The capacity of a lift is 10 people or 1680 pounds. The capacity will be exceeded if 10 people have weights with a greater mean the 1680/10 pounds. suppose the people have wights that are normally distributed with a mean of 191 pounds and a strandard deviation of 33 lbs. Find Probability that 10 randomly selected people will have a mean that is greater than 168 pounds.
@CliffSedge okay so i think i figured out another step for changing the standard deviation.
Yeah?
i put 191 AGAIN and it's supposed to be 171. oops so it would be \[\frac{ 168-171 }{ \frac{ 33}{ \sqrt{10} } }\] right?
so i get -.2874797873 and i look on the zscore table for that right?
I think that is an equivalent way to do it, yes.
what the heck.. i got .3897 and the answer is .6131 okay so the other way to do it is the normalcdf(lower limit, higher limit, mean, sd) normalcdf(168,1000,168,(33/sqrt10))
i still dont get the right answer.. :( on my calculator i got .4999999995
I first did it with \[\large Z=\frac{1680-1710}{\sqrt{10*33^2}}\] It comes out the same.

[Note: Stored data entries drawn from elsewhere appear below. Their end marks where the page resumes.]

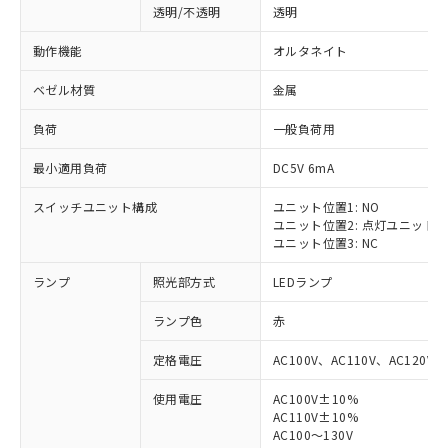
透明/不透明
透明
動作機能
オルタネイト
ベゼル材質
金属
負荷
一般負荷用
最小適用負荷
DC5V 6mA
スイッチユニット構成
ユニット位置1: NO
ユニット位置2: 点灯ユニット
ユニット位置3: NC
ランプ
照光部方式
LEDランプ
ランプ色
赤
定格電圧
AC100V、AC110V、AC120V
使用電圧
AC100V±10%
AC110V±10%
AC100～130V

wait why did you use 1680? and 1710?
You got the correct z-score = -.2874797873 That should get you the right probability. Did you look it up in a table or use the normalcdf function?
i looked that up on the table and i got rounding up to .4847
I did a change of variables, since it said the mean of ten people was 168, then the sum of their weights would be 1680.
hmm well im not sure why i am not getting the right number..
Hmm, let me check a table . . . I used http://www.math.unb.ca/~knight/utility/NormTble.htm for 0.28 < z < 0.29, and got 0.6103 < P < 0.6141
Using normalcdf(1680, 100000, 1710, sqrt(10*33^2)), I get the same as using normalcdf(168, 100000, 171, 33/sqrt(10)), which is P≈0.613127...
Which is the same as using normalcdf(-0.28748,100000).
I see above that this is what you entered in your calculator? "normalcdf(168,1000,168,(33/sqrt10))" That second 168 should be the mean, 171.
okay i see what you mean now. let me write all this down! thanks by the way lol
also, in the book, they use the infinite limits as -999999 and 999999 lol so next time i'll use those because i was sooooooooo confused from wondering how you were getting these numbers. the result is the same either way
My pleasure. It's a lot easier since we both have the same calculator.
Yeah, you can use any large number to approximate infinity, I usually just hit 1 then 0 a bunch of times, but theoretically, all you need is a number that is 5-10 times the standard deviation more than the mean to get an accuracy better than 1 in 100,000 or so.
That's why I used 1000 at first because the mean +5σ ≈ 200-400, so any number larger than 500 is close enough to infinity for the calculator to not tell the difference.
whats strange is that im not getting that zscore as a result still.. LOL what the heck! when i use the normalcdf function, isnt the result going to be the zscore? thats not a number i look up right? because it's not the answer either way..
No, no, no, the normalcdf function operates on a z-score to output a p-value.
wait nvm! i got it
forgot to put DIVIDE when i had 33 and sqrt 10. -__-
The inverse-normal function operates on a p-value to output a z-score.
whats a p value..
p-value can mean 'proportion' or 'probability' depending on the context.
You'll see it more when you do hypothesis testing.